## TEXTO FORNECIDO
▶
Declaração Proferida por Sua Excelência O Senhor Primeiro-ministro de Transição

05-07-2012 08:23

Declaração Proferida por Sua Excelência O Senhor Primeiro-ministro de Transição

Eng.º Rui Duarte Barros

 

Povo da Guiné-Bissau

Caros Concidadãos

Para além das breves palavras proferidas no meu empossamento, creio ser este o momento e a via mais abrangentes para saudar todos os Guineenses, quer os que vivem no nosso País, quer os que engrandecem o nome da Guiné-Bissau nas comunidades da Diáspora, de uma forma muito calorosa pela serenidade e coragem com que souberam enfrentar a situação que o país atravessa.

Não gostaria de iniciar as minhas funções, sem antes, e apesar das circunstâncias excecionais, expressar o meu sentimento de honra e orgulho pela nobre missão que me foi confiada para dirigir o Governo que levará a cabo a tarefa do retorno à ordem constitucional.

Esta declaração serve para reafirmarmos os compromissos assumidos para a condução do Governo de Transição, mas também para levarmos uma mensagem de esperança, e de inclusão, àqueles que de alguma maneira apostaram em nós, e a todos os guineenses sem excepção, que por motivos diversos ainda estão mergulhados na incerteza.

Assumo desde já perante o povo guineense, o firme e sincero propósito de trabalhar com todas as forças vivas da Nação, na certeza de que o momento que o País atravessa exige uma especial cooperação entre as diversas instituições democráticas.

Pretendemos apenas governar com realismo, o que para nós significa conjugar o esforço do Executivo com o dos Guineenses numa base de confiança que só um contacto constante e permanente com a realidade pode cultivar, sem recurso a falsas promessas, sem sonhos virtuais, mas decidindo e agindo com responsabilidade e transparência.

No dia 12 de Abril último, aconteceu de novo um golpe de Estado no nosso País, que colocou os Guineenses e a Comunidade Internacional perante o enorme e complicado desafio de restabelecer a normalidade constitucional e democrática.

Sem surpresas, dividimo-nos quanto à forma de o fazer. Uma parte de Guineenses e da Comunidade Internacional tem clamado pelo retorno ao status quo ante, ainda que seja por via da força, e tudo tem feito para que esta opção vença.
◀
## TAREFA
Dê seguimento à declaração do Primeiro-ministro de Transição da Guiné-Bissau, começando logo após a última frase apresentada. As entradas provêm de outra fonte.

## ENTRADAS FORNECIDAS
▶
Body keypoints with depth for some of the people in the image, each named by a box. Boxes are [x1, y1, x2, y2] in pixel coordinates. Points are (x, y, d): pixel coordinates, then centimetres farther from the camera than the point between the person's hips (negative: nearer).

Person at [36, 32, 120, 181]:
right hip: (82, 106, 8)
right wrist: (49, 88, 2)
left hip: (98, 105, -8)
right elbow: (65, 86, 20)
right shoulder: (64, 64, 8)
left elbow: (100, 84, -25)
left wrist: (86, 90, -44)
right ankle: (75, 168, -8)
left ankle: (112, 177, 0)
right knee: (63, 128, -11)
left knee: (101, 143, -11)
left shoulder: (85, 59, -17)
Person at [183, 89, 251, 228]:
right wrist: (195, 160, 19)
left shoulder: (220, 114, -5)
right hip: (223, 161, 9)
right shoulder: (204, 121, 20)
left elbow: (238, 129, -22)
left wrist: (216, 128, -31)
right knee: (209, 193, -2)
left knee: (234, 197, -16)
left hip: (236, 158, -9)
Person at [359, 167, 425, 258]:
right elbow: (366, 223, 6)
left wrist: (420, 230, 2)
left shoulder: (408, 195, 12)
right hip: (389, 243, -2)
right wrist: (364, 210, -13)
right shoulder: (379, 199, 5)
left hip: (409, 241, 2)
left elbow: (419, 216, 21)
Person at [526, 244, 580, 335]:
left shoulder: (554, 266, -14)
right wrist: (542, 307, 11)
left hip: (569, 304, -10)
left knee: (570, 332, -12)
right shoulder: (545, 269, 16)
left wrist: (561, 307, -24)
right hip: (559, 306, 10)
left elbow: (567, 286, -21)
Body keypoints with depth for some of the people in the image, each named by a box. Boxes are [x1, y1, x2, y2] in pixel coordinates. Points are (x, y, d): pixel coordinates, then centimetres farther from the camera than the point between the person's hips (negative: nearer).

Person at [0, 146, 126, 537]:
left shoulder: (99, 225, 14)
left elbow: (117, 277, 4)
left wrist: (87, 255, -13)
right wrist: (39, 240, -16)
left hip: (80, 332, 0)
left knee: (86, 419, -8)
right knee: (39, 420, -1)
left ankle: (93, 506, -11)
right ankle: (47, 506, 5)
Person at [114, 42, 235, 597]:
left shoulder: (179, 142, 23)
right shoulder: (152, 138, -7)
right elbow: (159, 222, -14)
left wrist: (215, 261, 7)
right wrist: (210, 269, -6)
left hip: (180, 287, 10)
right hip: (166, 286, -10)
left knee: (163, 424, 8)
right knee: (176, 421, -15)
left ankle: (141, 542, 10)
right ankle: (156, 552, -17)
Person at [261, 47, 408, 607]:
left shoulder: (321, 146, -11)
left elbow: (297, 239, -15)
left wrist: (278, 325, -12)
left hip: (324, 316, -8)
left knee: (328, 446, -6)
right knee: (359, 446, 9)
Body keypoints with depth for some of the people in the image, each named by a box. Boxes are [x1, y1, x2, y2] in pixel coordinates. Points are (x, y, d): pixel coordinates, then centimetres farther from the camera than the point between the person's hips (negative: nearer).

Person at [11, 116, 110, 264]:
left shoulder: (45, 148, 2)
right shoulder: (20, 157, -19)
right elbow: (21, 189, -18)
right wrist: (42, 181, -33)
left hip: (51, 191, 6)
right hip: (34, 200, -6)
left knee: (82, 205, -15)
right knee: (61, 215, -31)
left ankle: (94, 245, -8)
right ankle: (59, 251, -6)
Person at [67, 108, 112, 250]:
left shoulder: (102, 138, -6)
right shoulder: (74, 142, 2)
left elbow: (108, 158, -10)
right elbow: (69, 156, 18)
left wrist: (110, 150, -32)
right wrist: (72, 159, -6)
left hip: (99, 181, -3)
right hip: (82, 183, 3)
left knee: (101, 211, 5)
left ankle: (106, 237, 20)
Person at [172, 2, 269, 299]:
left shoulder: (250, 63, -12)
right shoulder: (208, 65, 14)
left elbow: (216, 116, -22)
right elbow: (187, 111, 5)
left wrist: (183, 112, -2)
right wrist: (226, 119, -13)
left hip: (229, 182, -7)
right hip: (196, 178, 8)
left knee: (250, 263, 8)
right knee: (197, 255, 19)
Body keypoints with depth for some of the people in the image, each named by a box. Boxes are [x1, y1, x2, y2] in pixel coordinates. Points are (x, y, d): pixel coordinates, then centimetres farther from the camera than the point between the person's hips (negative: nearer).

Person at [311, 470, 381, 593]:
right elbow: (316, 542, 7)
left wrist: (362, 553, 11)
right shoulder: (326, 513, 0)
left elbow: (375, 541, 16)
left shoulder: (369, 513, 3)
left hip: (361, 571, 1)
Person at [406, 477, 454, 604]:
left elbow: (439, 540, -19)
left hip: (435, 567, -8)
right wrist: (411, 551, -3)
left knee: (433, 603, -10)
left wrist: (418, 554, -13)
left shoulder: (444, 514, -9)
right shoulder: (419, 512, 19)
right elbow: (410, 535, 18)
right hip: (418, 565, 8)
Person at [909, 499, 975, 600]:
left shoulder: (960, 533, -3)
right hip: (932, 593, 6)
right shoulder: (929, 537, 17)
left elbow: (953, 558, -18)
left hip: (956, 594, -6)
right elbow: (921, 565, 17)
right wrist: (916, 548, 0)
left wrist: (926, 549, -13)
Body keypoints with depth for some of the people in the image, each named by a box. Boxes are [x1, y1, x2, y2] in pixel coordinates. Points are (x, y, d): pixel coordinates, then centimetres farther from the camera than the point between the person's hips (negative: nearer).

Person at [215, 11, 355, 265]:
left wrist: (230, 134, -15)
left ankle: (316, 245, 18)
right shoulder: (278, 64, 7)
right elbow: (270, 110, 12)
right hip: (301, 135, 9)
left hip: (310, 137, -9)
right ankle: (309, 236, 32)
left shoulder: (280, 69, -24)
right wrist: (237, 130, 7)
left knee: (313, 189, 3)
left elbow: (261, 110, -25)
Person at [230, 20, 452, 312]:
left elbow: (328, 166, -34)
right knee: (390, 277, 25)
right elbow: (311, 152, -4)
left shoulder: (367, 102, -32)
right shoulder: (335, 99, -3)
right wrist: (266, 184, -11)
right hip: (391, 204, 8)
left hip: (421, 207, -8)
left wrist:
◀
## RESULTADO DO EXERCÍCIO
Felizmente, a outra parte, a que pertencemos, entendeu que o primeiro instinto de um patriota perante situações adversas, é assegurar a paz para o seu povo, e dar o seu máximo para a sua manutenção, com vista ao retorno pacífico à normalidade.

Foi o que nós fizemos e vamos continuar a fazer sem poupar nenhum esforço.

Povo da Guiné-Bissau

Caros Concidadãos

Infelizmente, experiências de guerra não nos faltam, sendo a mais recente a de 98. Este conflito começou com uma tentativa de golpe de Estado, que degenerou numa guerra fratricida de 11 meses, opondo guineenses, ceifando vidas humanas, e destruindo o nosso país.

Mas não tenhamos dúvidas que houve o 98 porque não fomos capazes de evitar a guerra e preservar a paz.

É nossa profunda convicção de que falhámos todos. Felizmente, desta vez nem todos falharam. Não venceram as teorias do bloqueio total, do encurralamento, da revolta popular e do recurso às forças estrangeiras de intervenção.

Graças a Deus prevaleceu o bom senso na maioria dos Guineenses e da Comunidade Internacional.

O povo não correspondeu aos apelos à desobediência; o Conselho de Segurança não acudiu aos pedidos de autorização do uso da força; a CEDEAO e a União africana foram firmes em preservar a paz.

E ainda bem que certos atores internos souberam distinguir o interesse nacional dos interesses particulares, e assumiram a responsabilidade de trabalhar para evitar a guerra.

Todos nós prezamos a democracia e o Estado de direito, mas na condição de serem implementados numa situação de paz, poupando vidas humanas e o sofrimento do povo. A experiência mostra-nos que países mais estáveis da nossa sub-região, e que também já conheceram golpes de Estado, não precisaram de intervenções estrangeiras ou de guerras civis fratricidas para se tornarem estáveis. A estabilidade foi conseguida com recurso ao diálogo. E este Governo pretende seguir o mesmo caminho, dialogando com todos, sem excepção, incluindo com aqueles que continuam a hostilizá-lo.

Povo da Guiné-Bissau

Caros compatriotas

Hoje, passado pouco mais de dois meses, podemos nos orgulhar de ter instituições públicas e privadas a funcionarem; os bancos, o comércio e a vida social voltaram à normalidade; os investidores estrangeiros estão de regresso; as escolas reabriram; está garantida a segurança das populações; a tranquilidade voltou às ruas de Bissau e ao resto do País; a campanha da castanha de cajú decorre sem grandes sobressaltos. Enfim, já não paira sobre o nosso País o espectro de uma guerra fratricida.

Tudo o que se conseguiu não teria sido possível sem o atual Governo e o bom senso dos Guineenses. Afinal, trata-se de um Governo dos Guineenses e para os Guineenses. O seu sucesso será em benefício dos Guineenses, e o seu insucesso será também em seu prejuízo.

Um Governo de Transição como o nosso, apesar das características intrínsecas da sua génese, não deixa por isso de ter responsabilidades históricas na vida nacional. Num momento tão difícil para o país, e numa fase tão crítica para a sub-região, este Governo de Transição tem que estar à altura da história, e dar o seu contributo sólido, convicto e responsável.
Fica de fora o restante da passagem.